___ DATA FOR THE TASK
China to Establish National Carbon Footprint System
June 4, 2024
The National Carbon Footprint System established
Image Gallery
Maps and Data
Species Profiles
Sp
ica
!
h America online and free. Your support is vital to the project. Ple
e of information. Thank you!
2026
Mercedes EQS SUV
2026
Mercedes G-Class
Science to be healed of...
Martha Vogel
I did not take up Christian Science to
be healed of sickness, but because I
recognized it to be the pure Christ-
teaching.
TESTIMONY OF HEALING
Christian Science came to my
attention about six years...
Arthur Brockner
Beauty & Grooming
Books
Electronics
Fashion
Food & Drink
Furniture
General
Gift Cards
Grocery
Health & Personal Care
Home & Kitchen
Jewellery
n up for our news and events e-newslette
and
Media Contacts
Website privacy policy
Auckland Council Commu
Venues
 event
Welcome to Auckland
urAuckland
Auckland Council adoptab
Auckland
______
__EXERCISE__.
Each line above needs to be repeated exactly, with nothing omitted.

__OUTPUT__.
China to Establish National Carbon Footprint System
June 4, 2024
The National Carbon Footprint System established
Image Gallery
Maps and Data
Species Profiles
Sp
ica
!
h America online and free. Your support is vital to the project. Ple
e of information. Thank you!
2026
Mercedes EQS SUV
2026
Mercedes G-Class
Science to be healed of...
Martha Vogel
I did not take up Christian Science to
be healed of sickness, but because I
recognized it to be the pure Christ-
teaching.
TESTIMONY OF HEALING
Christian Science came to my
attention about six years...
Arthur Brockner
Beauty & Grooming
Books
Electronics
Fashion
Food & Drink
Furniture
General
Gift Cards
Grocery
Health & Personal Care
Home & Kitchen
Jewellery
n up for our news and events e-newslette
and
Media Contacts
Website privacy policy
Auckland Council Commu
Venues
 event
Welcome to Auckland
urAuckland
Auckland Council adoptab
Auckland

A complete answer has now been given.